## EXERCISE AIM
Each line of the listing that includes the string "csak" is to be identified and copied.
==*==
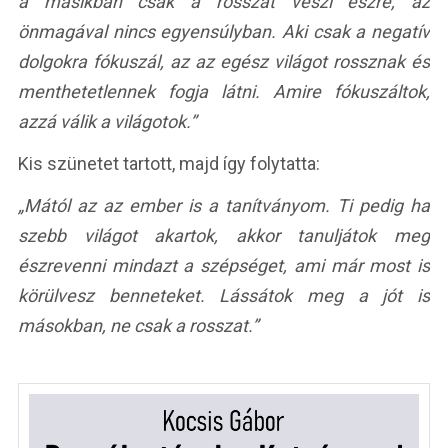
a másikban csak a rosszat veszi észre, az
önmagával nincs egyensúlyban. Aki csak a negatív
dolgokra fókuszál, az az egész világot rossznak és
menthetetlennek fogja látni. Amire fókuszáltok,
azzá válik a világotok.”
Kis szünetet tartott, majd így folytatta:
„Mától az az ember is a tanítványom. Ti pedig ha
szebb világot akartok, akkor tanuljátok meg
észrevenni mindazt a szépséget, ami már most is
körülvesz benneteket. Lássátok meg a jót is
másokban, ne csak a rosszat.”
==*==
## ANSWER
a másikban csak a rosszat veszi észre, az
önmagával nincs egyensúlyban. Aki csak a negatív
másokban, ne csak a rosszat.”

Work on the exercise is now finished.